▶ _Task to carry out_
Using the entries below, copy exactly each line from the line with "[101,378,162,395] Actually: ->" up to and including the line with "[805,876,860,892] /dates/ ->", with every picture left out.

Version comparison data
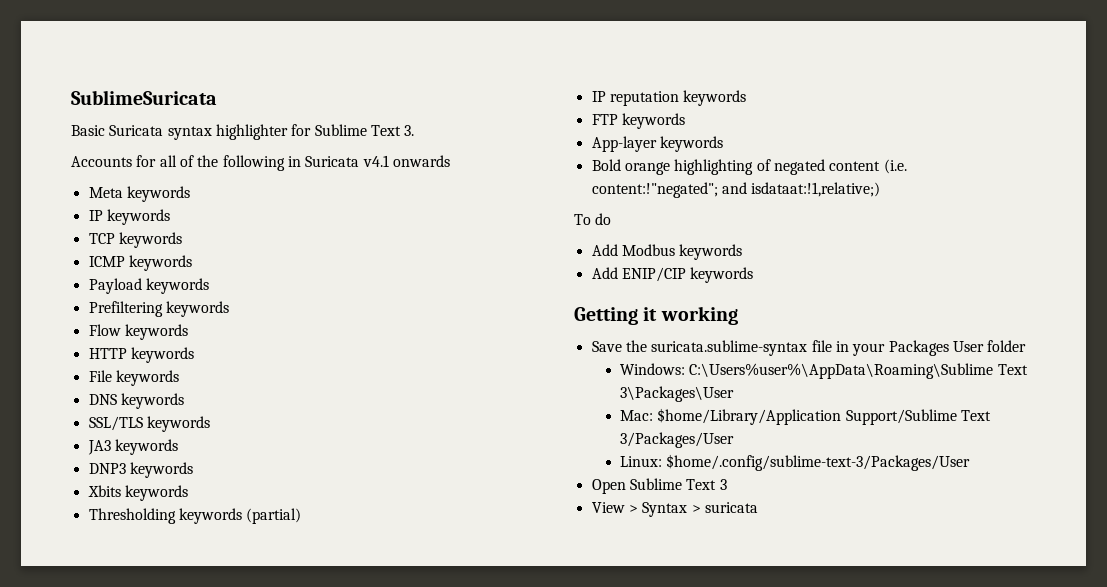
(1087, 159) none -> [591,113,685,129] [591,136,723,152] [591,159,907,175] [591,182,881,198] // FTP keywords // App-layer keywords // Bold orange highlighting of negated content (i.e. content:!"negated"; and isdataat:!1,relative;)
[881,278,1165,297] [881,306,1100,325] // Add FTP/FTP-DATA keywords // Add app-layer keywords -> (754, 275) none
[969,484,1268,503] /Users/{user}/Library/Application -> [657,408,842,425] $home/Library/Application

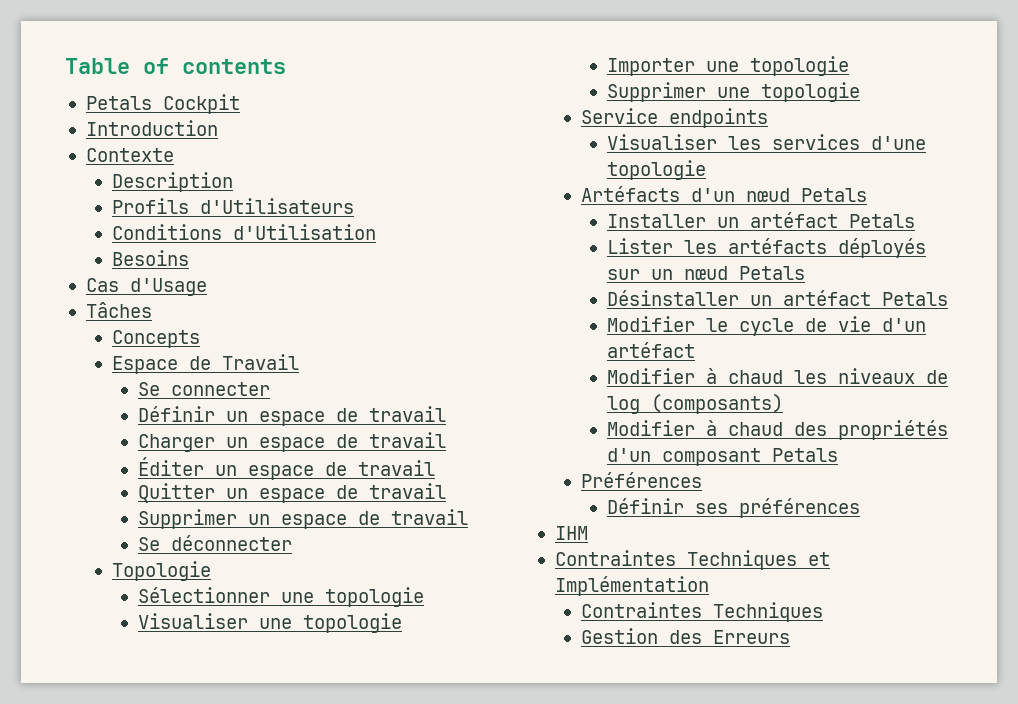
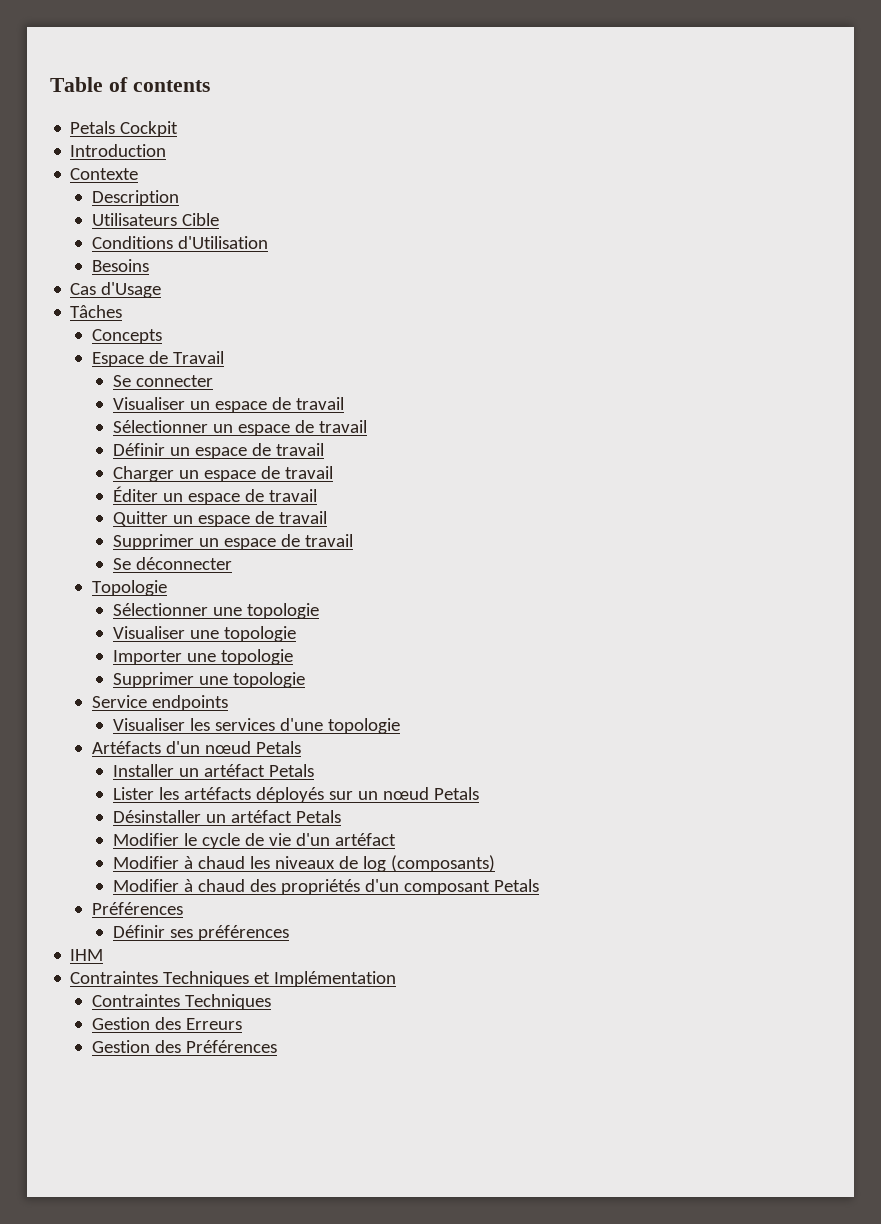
[111,198,354,214] Profils d'Utilisateurs -> [91,213,219,226] Utilisateurs Cible
(271, 389) none -> [113,397,345,413] [113,420,368,436] // Visualiser un espace de travail // Sélectionner un espace de travail
(790, 637) none -> [91,1040,277,1053] // Gestion des Préférences

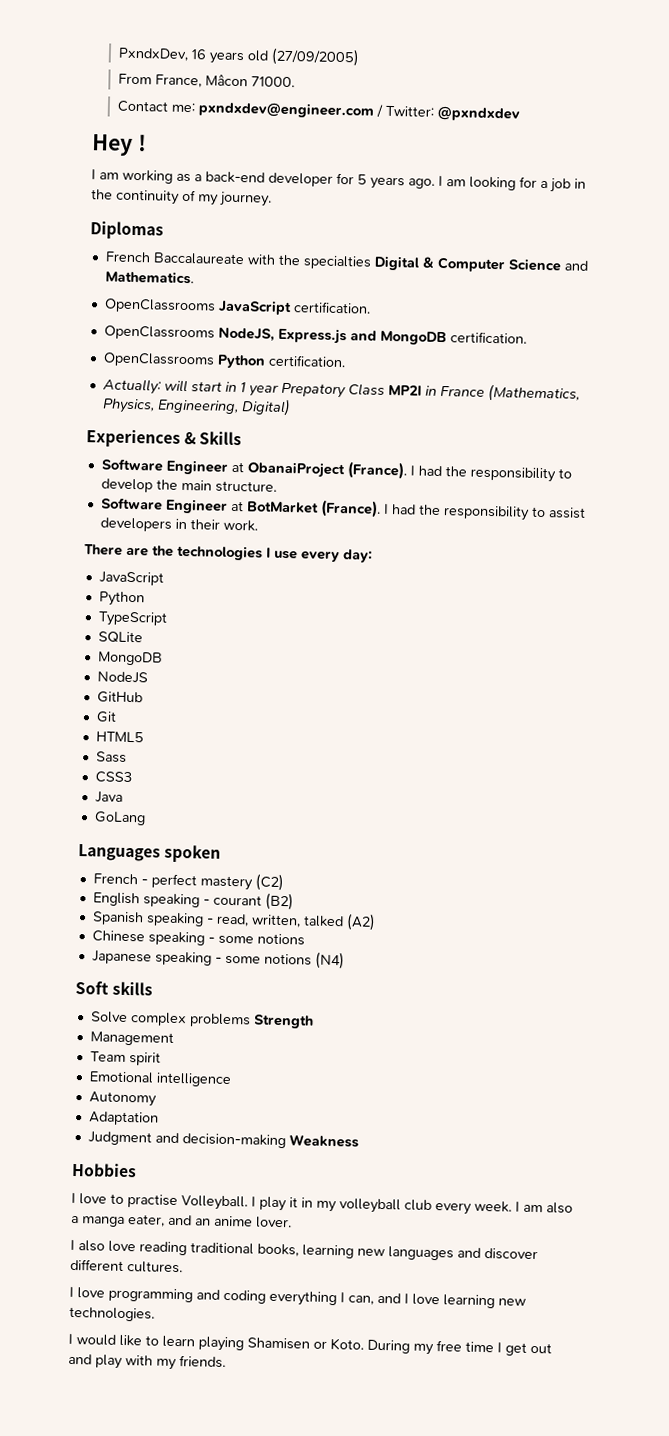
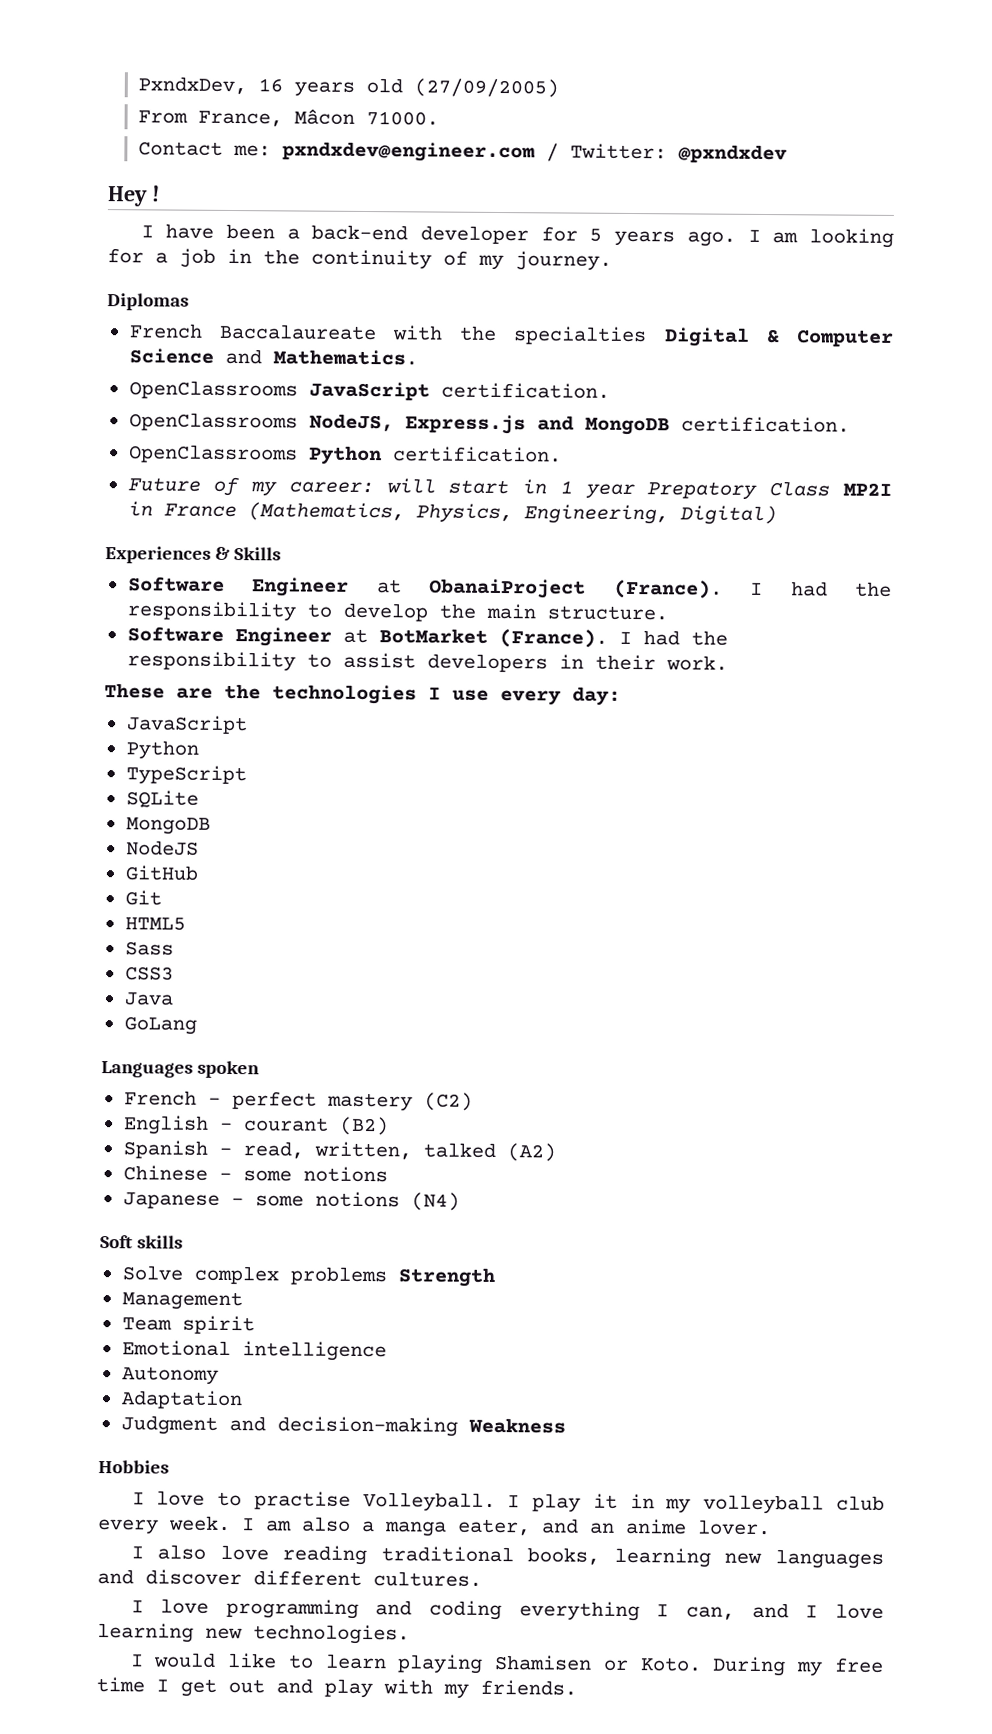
[99,169,191,184] am working as -> [165,223,275,240] have been
[101,378,162,395] Actually: -> [127,476,374,497] Future of my career:
[84,544,123,556] There -> [104,683,165,699] These
[142,893,200,908] speaking -> (209, 1125) none
[145,912,204,927] speaking -> (208, 1149) none
[147,931,205,946] speaking -> (208, 1173) none
[154,951,212,966] speaking -> (220, 1200) none

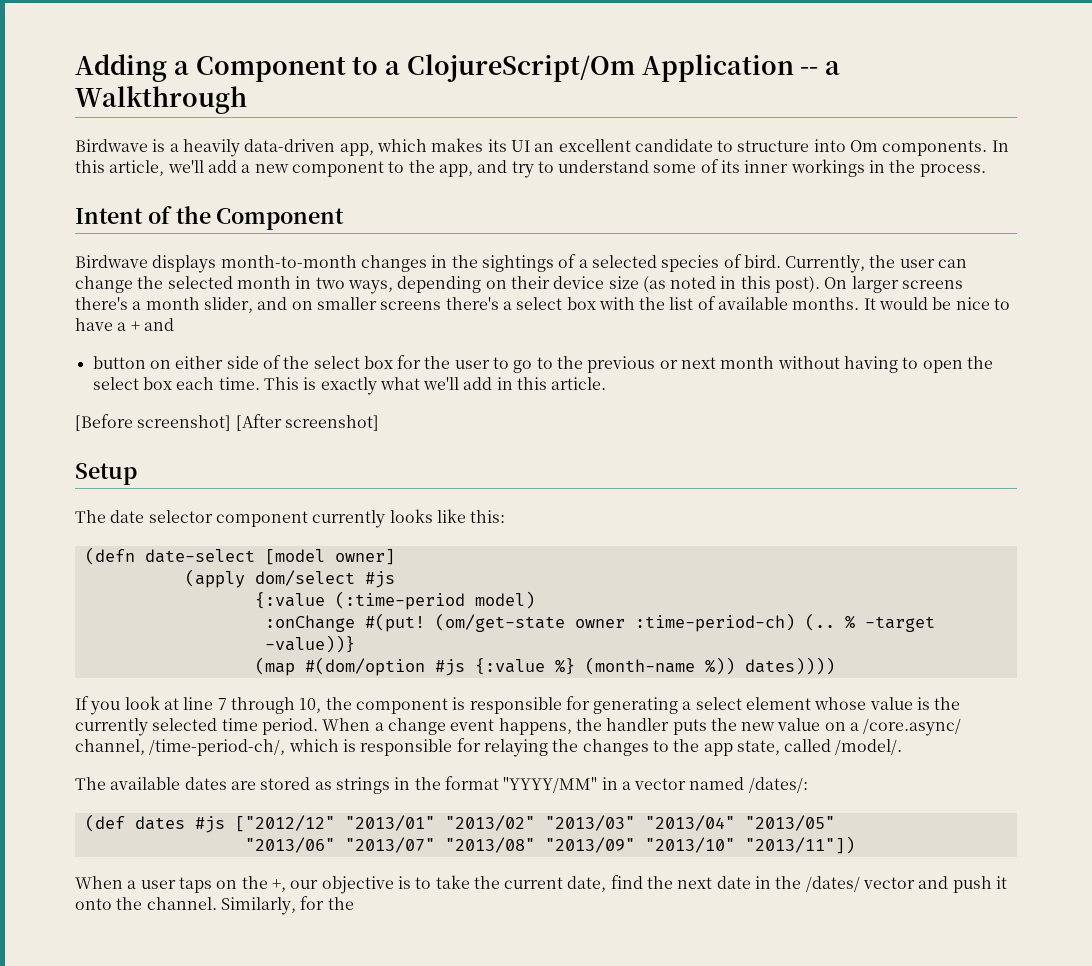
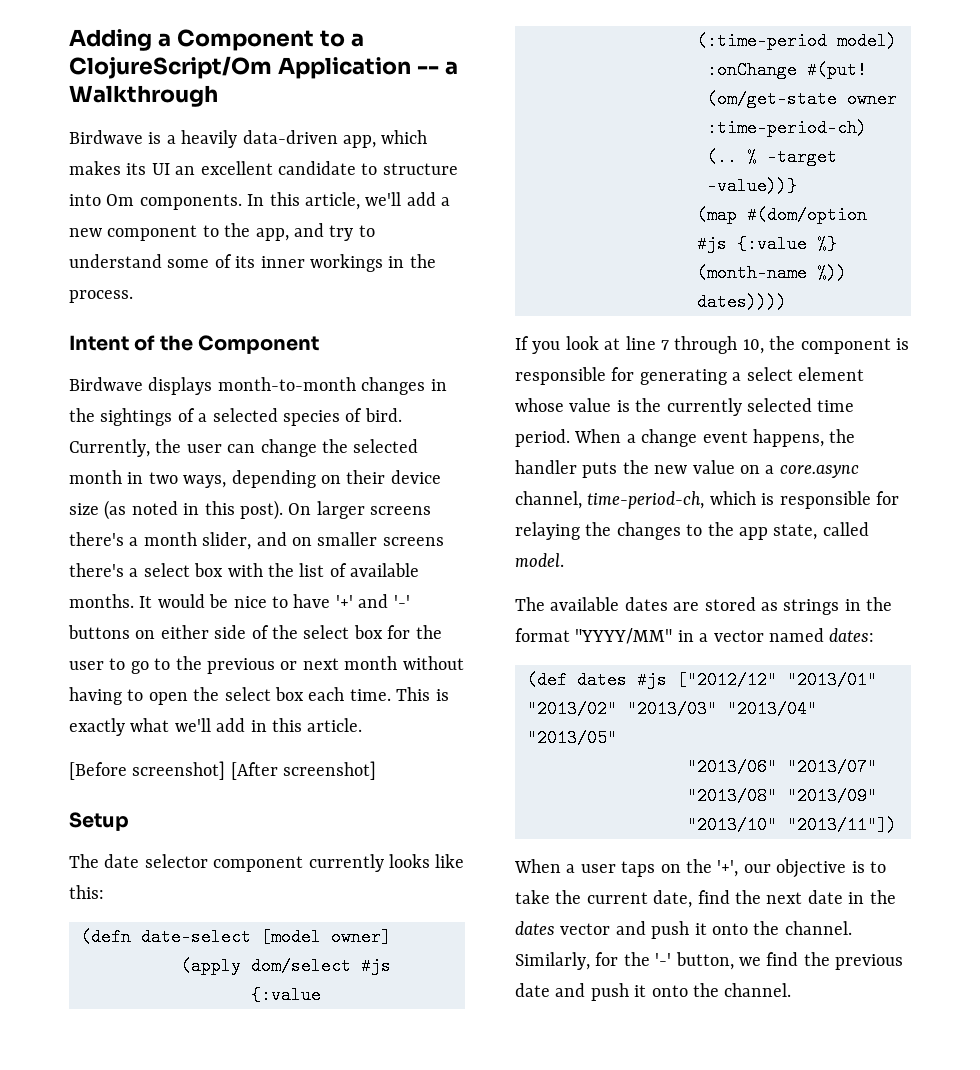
[117,318,174,331] [92,356,146,369] a + and // button -> [335,594,410,608] [68,625,130,639] '+' and '-' buttons
[863,718,962,736] [75,739,286,756] /core.async/ channel, /time-period-ch/, -> [779,464,859,478] [515,491,705,509] core.async channel, time-period-ch,
[835,739,903,755] /model/. -> [515,553,564,567] model.
[748,777,808,793] /dates/: -> [829,628,875,642] dates:
[271,879,286,892] +, -> [717,860,739,877] '+',
[805,876,860,892] /dates/ -> [515,921,555,935] dates
(354, 903) none -> [655,952,904,970] [515,983,792,1001] '-' button, we find the previous date and push it onto the channel.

▶ _Answer for this exercise_
[101,378,162,395] Actually: -> [127,476,374,497] Future of my career:
[84,544,123,556] There -> [104,683,165,699] These
[142,893,200,908] speaking -> (209, 1125) none
[145,912,204,927] speaking -> (208, 1149) none
[147,931,205,946] speaking -> (208, 1173) none
[154,951,212,966] speaking -> (220, 1200) none

[117,318,174,331] [92,356,146,369] a + and // button -> [335,594,410,608] [68,625,130,639] '+' and '-' buttons
[863,718,962,736] [75,739,286,756] /core.async/ channel, /time-period-ch/, -> [779,464,859,478] [515,491,705,509] core.async channel, time-period-ch,
[835,739,903,755] /model/. -> [515,553,564,567] model.
[748,777,808,793] /dates/: -> [829,628,875,642] dates:
[271,879,286,892] +, -> [717,860,739,877] '+',
[805,876,860,892] /dates/ -> [515,921,555,935] dates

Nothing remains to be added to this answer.